When I was growing up I attended Baptist churches with a strong fundamentalist bent. Raising hands, clapping, kneeling, even moving to the sound of the music (i.e. dancing) was all frowned upon. There were no shouts of “glory” and “hallelujah” during the sermon. No loud and hearty “amens” during the prayer time. It was very stiff and formal. I have never broken free of that heritage even though my heart cries out for more. I was raised to worship God with my mind but not my emotions and body.
I’ve met some people who cringe at the thought of worship without clapping, raising hands and shouting for joy. Worship that isn’t full of body movement and emotion just isn’t worship to them. The idea of attending a church that elevates the mind to the exclusion of the body and emotion is absurd.
The first thing we must recognize is that mind, emotion and body movement are all appropriate in the corporate assembly of God’s people. As we gather together at the call of our God to worship him, we recognize that the Scriptures call for a wide range of responses.
It is important to engage the mind in worship. Psalm 19 reminds us: “The law of the Lord is perfect, reviving the soul; the testimony of the Lord is sure, making wise the simple; the precepts of the Lord are right, rejoicing the heart; the commandment of the Lord is pure, enlightening the eyes; the fear of the Lord is clean, enduring forever; the rules of the Lord are true, and righteous altogether.” God’s Word (described in Psalm 19 as his law, testimony, precepts, commandment, and rules) reaches into our lives through our minds to revive us, to make us wise, to cause our heart to rejoice and to enlighten us.
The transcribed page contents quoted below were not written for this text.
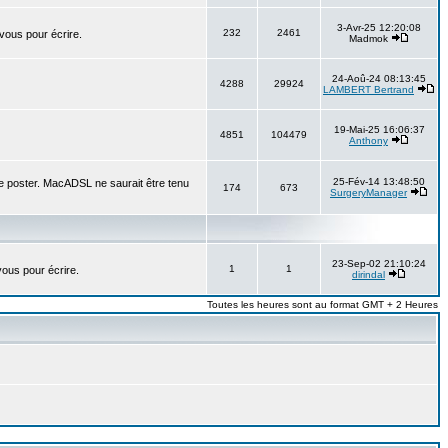
3-Avr-25 12:20:08
232
2461
 vous pour écrire.
Madmok
24-Aoû-24 08:13:45
4288
29924
LAMBERT Bertrand
19-Mai-25 16:06:37
4851
104479
Anthony
25-Fév-14 13:48:50
e poster. MacADSL ne saurait être tenu
174
673
SurgeryManager
23-Sep-02 21:10:24
1
1
vous pour écrire.
dirindal
Toutes les heures sont au format GMT + 2 Heures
As we incorporate God’s Word in our worship it is important to stay mentally engaged. Tuning out for some emotional joy ride is to leave out an important part of worship.
It is also important to engage the body in worship. Have you ever noticed the typical response when Psalm 95:6 is used as a call to worship? The pastor says, “O come, let us worship and bow down; let us kneel before the Lord, our Maker!” What does the congregation do? They stand up or sit or do anything but bow down and kneel. As a young Christian I asked a church leader about this. The answer I remember getting was, “We bow down in our hearts.” But that is not what the Psalms teach. They teach physical kneeling and bowing down.
Other Psalms mention other body movements. Psalm 47:1 “Clap your hands, all people! Shout to God with loud songs of joy!” Then there is Psalm 63:4 “So I will bless you as long as I live; in your name will I lift up my hands.” Or how about Psalm 150:4? “Praise him with tambourine and dance, praise him with strings and pipe?”
We understand the word we translate “dance” to mean spontaneous body movement that comes in the context of worship. Its kind of like tapping one’s toes to a favorite tune.
Think about emotional energy in worship and then think of the Psalms. How about Psalm 100? “Make a joyful noise to the Lord, all the earth!” Or Psalm 108? “My heart is steadfast, O God! I will sing and make melody with all my being!” How about Psalm 29? “The voice of the Lord makes the deer give birth and strips the forests bare, and in his temple all cry, ‘Glory!’” Maybe Psalm 33? “Shout for joy to the Lord, O you righteous!” Despite all these injunctions think of how tame and quiet we often are in our corporate worship.
When we respond to the moving of God’s Holy Spirit as we gather in his presence we engage our mind, emotions and body. In other words, we worship God with our whole being. The challenge of multi-cultural worship lies in the reality of multiple life experiences and differences in cultural values. How can people who grew up emphasizing the mind in worship feel comfortable with those who grew up emphasizing body and emotion? How can those used to body movement and emotion handle a worship service that also values the mind? These are important questions for us to think about.
Multi-cultural worship doesn’t remain multi-cultural if we force conformity upon everyone. Not everyone will shout “glory” when they are deeply touched by a part of the service. In fact, some might prefer to just nod their heads silently. Can’t we do both? Can’t the people who want to shout “glory” shout “glory”? Can’t the people who want to nod their heads in silence do so?
The beauty of multi-cultural worship is that we are all challenged to grow in our worship of God by people around us. Positive change always takes time. We will be a stronger, richer congregation if we have people from various cultural perspectives worshiping together.
My prayer is that we learn to love one another deeply in the midst of our differences. I also pray that God would give us wisdom to do all things in a manner that will build up the congregation.